» AIM OF THE TASK: Please retype the entries below word for word, passing over every picture.

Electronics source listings
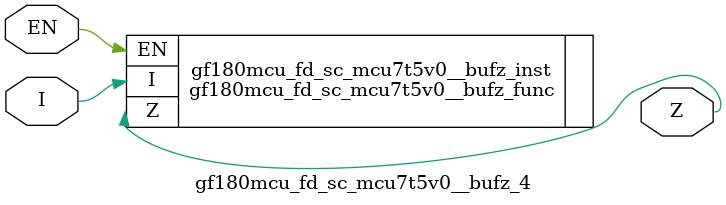
<source format=v>

`ifndef GF180MCU_FD_SC_MCU7T5V0__BUFZ_4_V
`define GF180MCU_FD_SC_MCU7T5V0__BUFZ_4_V

`include "gf180mcu_fd_sc_mcu7t5v0__bufz.v"

`ifdef USE_POWER_PINS
module gf180mcu_fd_sc_mcu7t5v0__bufz_4( EN, I, Z, VDD, VSS );
inout VDD, VSS;
`else // If not USE_POWER_PINS
module gf180mcu_fd_sc_mcu7t5v0__bufz_4( EN, I, Z );
`endif // If not USE_POWER_PINS
input EN, I;
output Z;

`ifdef USE_POWER_PINS
  gf180mcu_fd_sc_mcu7t5v0__bufz_func gf180mcu_fd_sc_mcu7t5v0__bufz_inst(.EN(EN),.I(I),.Z(Z),.VDD(VDD),.VSS(VSS));
`else // If not USE_POWER_PINS
  gf180mcu_fd_sc_mcu7t5v0__bufz_func gf180mcu_fd_sc_mcu7t5v0__bufz_inst(.EN(EN),.I(I),.Z(Z));
`endif // If not USE_POWER_PINS

`ifndef FUNCTIONAL
	// spec_gates_begin


	// spec_gates_end



   specify

	// specify_block_begin

	// comb arc EN --> Z
	 (EN => Z) = (1.0,1.0);

	// comb arc I --> Z
	 (I => Z) = (1.0,1.0);

	// specify_block_end

   endspecify

   `endif

endmodule
`endif // GF180MCU_FD_SC_MCU7T5V0__BUFZ_4_V

</source>
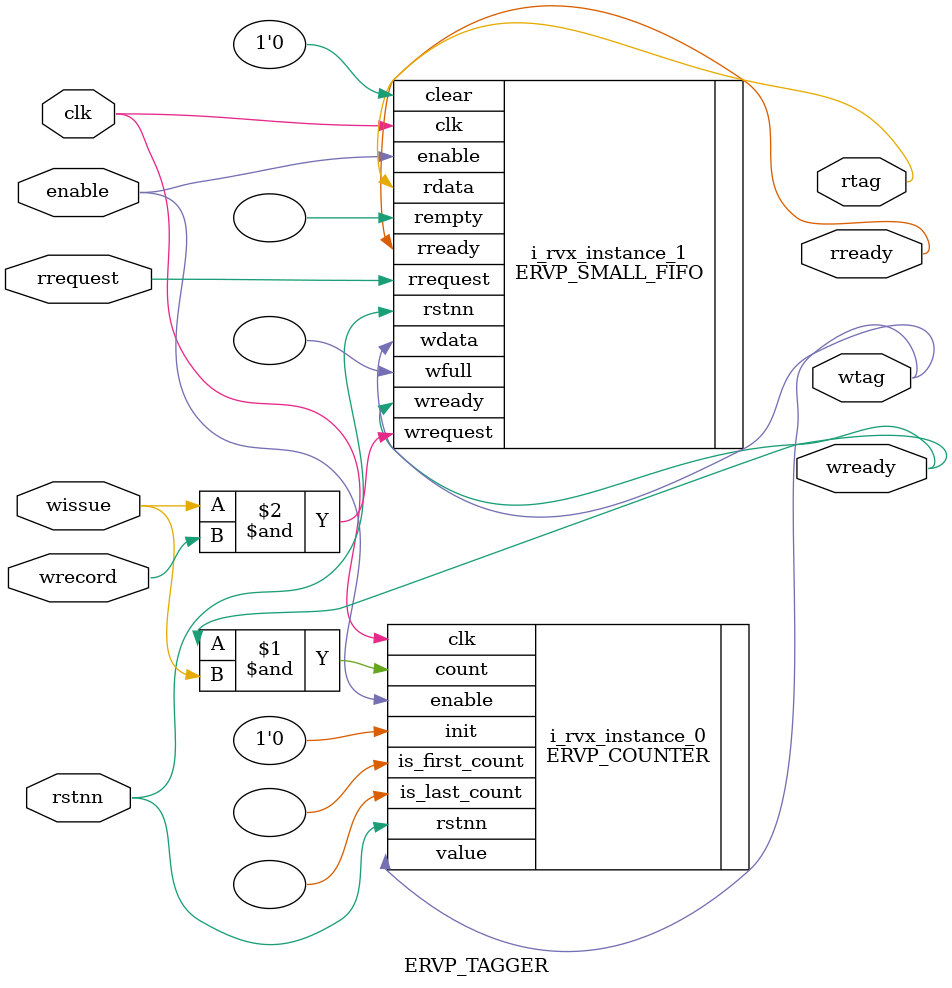
<source format=v>

`include "ervp_global.vh"


module ERVP_TAGGER
(
	clk,
  rstnn,
	enable,

  wready,
  wissue,
	wrecord,
	wtag,
	rready,
	rrequest,
	rtag
);


parameter BW_TAG = 1;
parameter DEPTH = 4;

input wire clk, rstnn;
input wire enable;

output wire wready;
input wire wissue;
input wire wrecord;
output wire [BW_TAG-1:0] wtag;

output wire rready;
input wire rrequest;
output wire [BW_TAG-1:0] rtag;

ERVP_COUNTER
#(
  .BW_COUNTER(BW_TAG),
  .CIRCULAR(1)
)
i_rvx_instance_0
(
	.clk(clk),
  .rstnn(rstnn),
	.enable(enable),
	.init(1'b 0),
  .count(wready&wissue),
	.value(wtag),
	.is_first_count(),
	.is_last_count()
);

ERVP_SMALL_FIFO
#(
  .BW_DATA(BW_TAG),
  .DEPTH(DEPTH)
)
i_rvx_instance_1
(
	.clk(clk),
  .rstnn(rstnn),
	.enable(enable),
  .clear(1'b 0),
	.wready(wready),
	.wfull(),
	.wrequest(wissue&wrecord),
	.wdata(wtag),
	.rready(rready),
	.rempty(),
	.rrequest(rrequest),
	.rdata(rtag)
);

endmodule

</source>
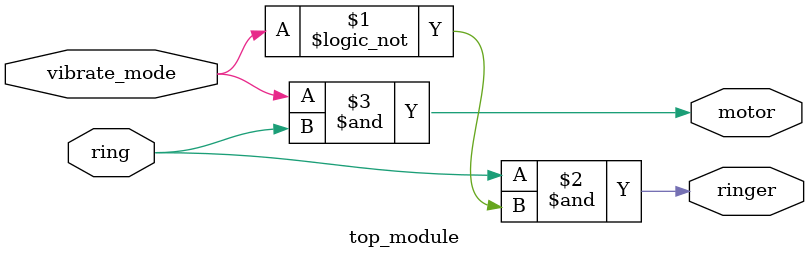
<source format=v>
module top_module (
    input ring,
    input vibrate_mode,
    output ringer,       // Make sound
    output motor         // Vibrate
);
assign ringer=ring &!vibrate_mode;
    assign motor=vibrate_mode&ring;
endmodule

</source>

» SOLUTION TO THIS PROBLEM:
<source format=v>

`ifndef GF180MCU_FD_SC_MCU7T5V0__BUFZ_4_V
`define GF180MCU_FD_SC_MCU7T5V0__BUFZ_4_V

`include "gf180mcu_fd_sc_mcu7t5v0__bufz.v"

`ifdef USE_POWER_PINS
module gf180mcu_fd_sc_mcu7t5v0__bufz_4( EN, I, Z, VDD, VSS );
inout VDD, VSS;
`else // If not USE_POWER_PINS
module gf180mcu_fd_sc_mcu7t5v0__bufz_4( EN, I, Z );
`endif // If not USE_POWER_PINS
input EN, I;
output Z;

`ifdef USE_POWER_PINS
  gf180mcu_fd_sc_mcu7t5v0__bufz_func gf180mcu_fd_sc_mcu7t5v0__bufz_inst(.EN(EN),.I(I),.Z(Z),.VDD(VDD),.VSS(VSS));
`else // If not USE_POWER_PINS
  gf180mcu_fd_sc_mcu7t5v0__bufz_func gf180mcu_fd_sc_mcu7t5v0__bufz_inst(.EN(EN),.I(I),.Z(Z));
`endif // If not USE_POWER_PINS

`ifndef FUNCTIONAL
	// spec_gates_begin


	// spec_gates_end



   specify

	// specify_block_begin

	// comb arc EN --> Z
	 (EN => Z) = (1.0,1.0);

	// comb arc I --> Z
	 (I => Z) = (1.0,1.0);

	// specify_block_end

   endspecify

   `endif

endmodule
`endif // GF180MCU_FD_SC_MCU7T5V0__BUFZ_4_V

</source>
<source format=v>

`include "ervp_global.vh"


module ERVP_TAGGER
(
	clk,
  rstnn,
	enable,

  wready,
  wissue,
	wrecord,
	wtag,
	rready,
	rrequest,
	rtag
);


parameter BW_TAG = 1;
parameter DEPTH = 4;

input wire clk, rstnn;
input wire enable;

output wire wready;
input wire wissue;
input wire wrecord;
output wire [BW_TAG-1:0] wtag;

output wire rready;
input wire rrequest;
output wire [BW_TAG-1:0] rtag;

ERVP_COUNTER
#(
  .BW_COUNTER(BW_TAG),
  .CIRCULAR(1)
)
i_rvx_instance_0
(
	.clk(clk),
  .rstnn(rstnn),
	.enable(enable),
	.init(1'b 0),
  .count(wready&wissue),
	.value(wtag),
	.is_first_count(),
	.is_last_count()
);

ERVP_SMALL_FIFO
#(
  .BW_DATA(BW_TAG),
  .DEPTH(DEPTH)
)
i_rvx_instance_1
(
	.clk(clk),
  .rstnn(rstnn),
	.enable(enable),
  .clear(1'b 0),
	.wready(wready),
	.wfull(),
	.wrequest(wissue&wrecord),
	.wdata(wtag),
	.rready(rready),
	.rempty(),
	.rrequest(rrequest),
	.rdata(rtag)
);

endmodule

</source>
<source format=v>
module top_module (
    input ring,
    input vibrate_mode,
    output ringer,       // Make sound
    output motor         // Vibrate
);
assign ringer=ring &!vibrate_mode;
    assign motor=vibrate_mode&ring;
endmodule

</source>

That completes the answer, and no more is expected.